▶ _Given records_:
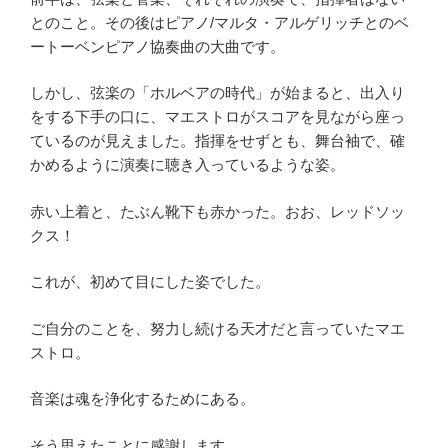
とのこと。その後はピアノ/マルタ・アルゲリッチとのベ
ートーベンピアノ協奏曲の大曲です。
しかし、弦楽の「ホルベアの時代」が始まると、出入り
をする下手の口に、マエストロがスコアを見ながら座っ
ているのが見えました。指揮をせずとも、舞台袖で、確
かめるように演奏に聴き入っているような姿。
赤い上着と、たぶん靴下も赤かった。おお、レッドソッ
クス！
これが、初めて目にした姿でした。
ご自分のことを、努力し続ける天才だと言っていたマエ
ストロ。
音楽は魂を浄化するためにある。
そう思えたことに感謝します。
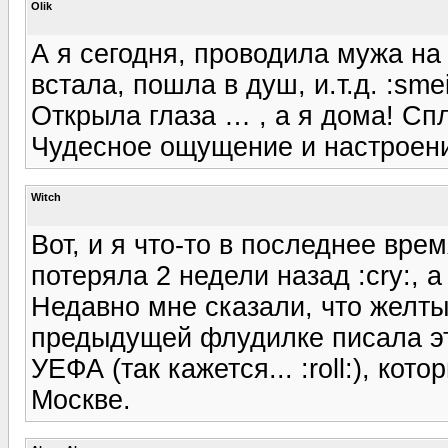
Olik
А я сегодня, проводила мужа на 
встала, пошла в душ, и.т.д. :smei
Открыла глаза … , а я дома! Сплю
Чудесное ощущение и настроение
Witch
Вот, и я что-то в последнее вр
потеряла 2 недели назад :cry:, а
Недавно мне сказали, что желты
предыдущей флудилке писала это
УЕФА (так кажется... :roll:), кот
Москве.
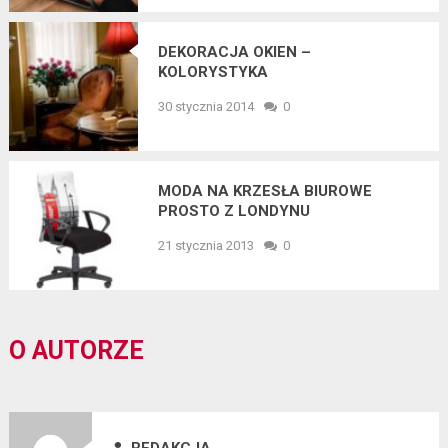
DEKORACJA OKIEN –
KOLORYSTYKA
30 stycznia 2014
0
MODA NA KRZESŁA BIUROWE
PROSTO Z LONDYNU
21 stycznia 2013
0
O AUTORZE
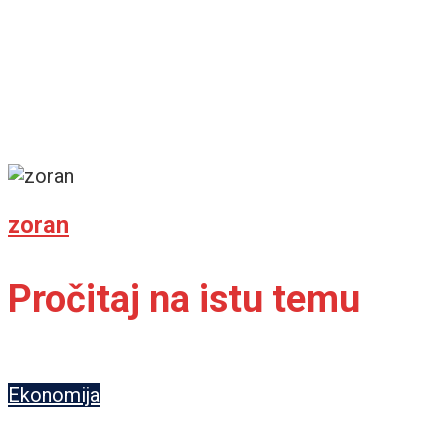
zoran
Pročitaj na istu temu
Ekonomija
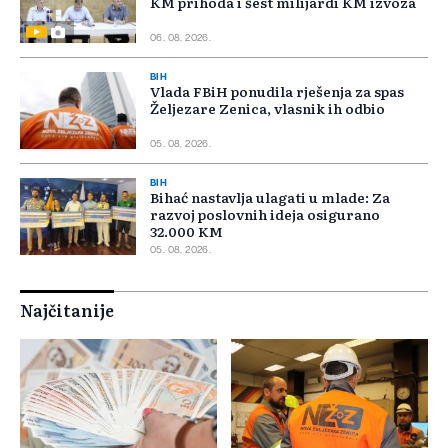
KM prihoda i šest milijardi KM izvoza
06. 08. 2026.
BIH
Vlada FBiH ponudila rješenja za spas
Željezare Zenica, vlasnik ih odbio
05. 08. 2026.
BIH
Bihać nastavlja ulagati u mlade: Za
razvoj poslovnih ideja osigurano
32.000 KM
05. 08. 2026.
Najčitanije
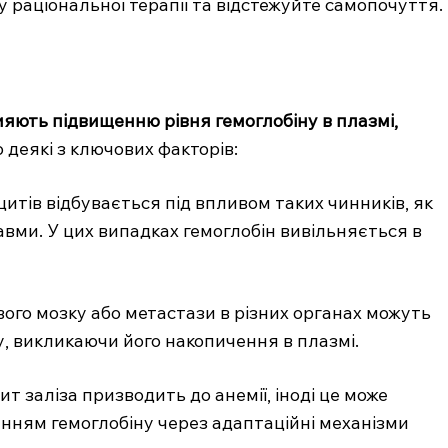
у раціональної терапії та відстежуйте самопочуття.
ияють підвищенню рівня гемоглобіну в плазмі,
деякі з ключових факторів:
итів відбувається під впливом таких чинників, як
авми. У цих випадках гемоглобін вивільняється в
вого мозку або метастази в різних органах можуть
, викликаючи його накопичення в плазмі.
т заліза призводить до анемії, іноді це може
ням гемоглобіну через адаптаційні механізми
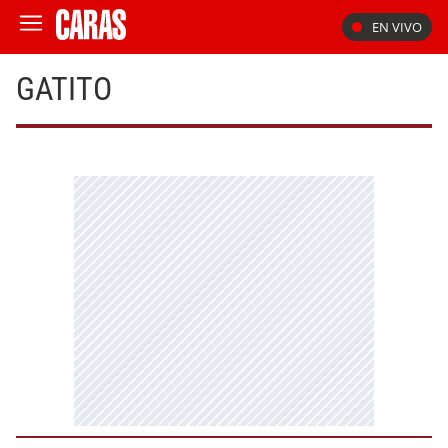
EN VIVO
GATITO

▶ _To-do item_:
Copy out all the data above exactly, minus the images.

▶ _Answer area_:
とのこと。その後はピアノ/マルタ・アルゲリッチとのベ
ートーベンピアノ協奏曲の大曲です。
しかし、弦楽の「ホルベアの時代」が始まると、出入り
をする下手の口に、マエストロがスコアを見ながら座っ
ているのが見えました。指揮をせずとも、舞台袖で、確
かめるように演奏に聴き入っているような姿。
赤い上着と、たぶん靴下も赤かった。おお、レッドソッ
クス！
これが、初めて目にした姿でした。
ご自分のことを、努力し続ける天才だと言っていたマエ
ストロ。
音楽は魂を浄化するためにある。
そう思えたことに感謝します。
Olik
А я сегодня, проводила мужа на 
встала, пошла в душ, и.т.д. :smei
Открыла глаза … , а я дома! Сплю
Чудесное ощущение и настроение
Witch
Вот, и я что-то в последнее вр
потеряла 2 недели назад :cry:, а
Недавно мне сказали, что желты
предыдущей флудилке писала это
УЕФА (так кажется... :roll:), кот
Москве.
DEKORACJA OKIEN –
KOLORYSTYKA
30 stycznia 2014
0
MODA NA KRZESŁA BIUROWE
PROSTO Z LONDYNU
21 stycznia 2013
0
O AUTORZE
zoran
Pročitaj na istu temu
Ekonomija
KM prihoda i šest milijardi KM izvoza
06. 08. 2026.
BIH
Vlada FBiH ponudila rješenja za spas
Željezare Zenica, vlasnik ih odbio
05. 08. 2026.
BIH
Bihać nastavlja ulagati u mlade: Za
razvoj poslovnih ideja osigurano
32.000 KM
05. 08. 2026.
Najčitanije
у раціональної терапії та відстежуйте самопочуття.
ияють підвищенню рівня гемоглобіну в плазмі,
деякі з ключових факторів:
итів відбувається під впливом таких чинників, як
авми. У цих випадках гемоглобін вивільняється в
вого мозку або метастази в різних органах можуть
, викликаючи його накопичення в плазмі.
т заліза призводить до анемії, іноді це може
ням гемоглобіну через адаптаційні механізми
EN VIVO
GATITO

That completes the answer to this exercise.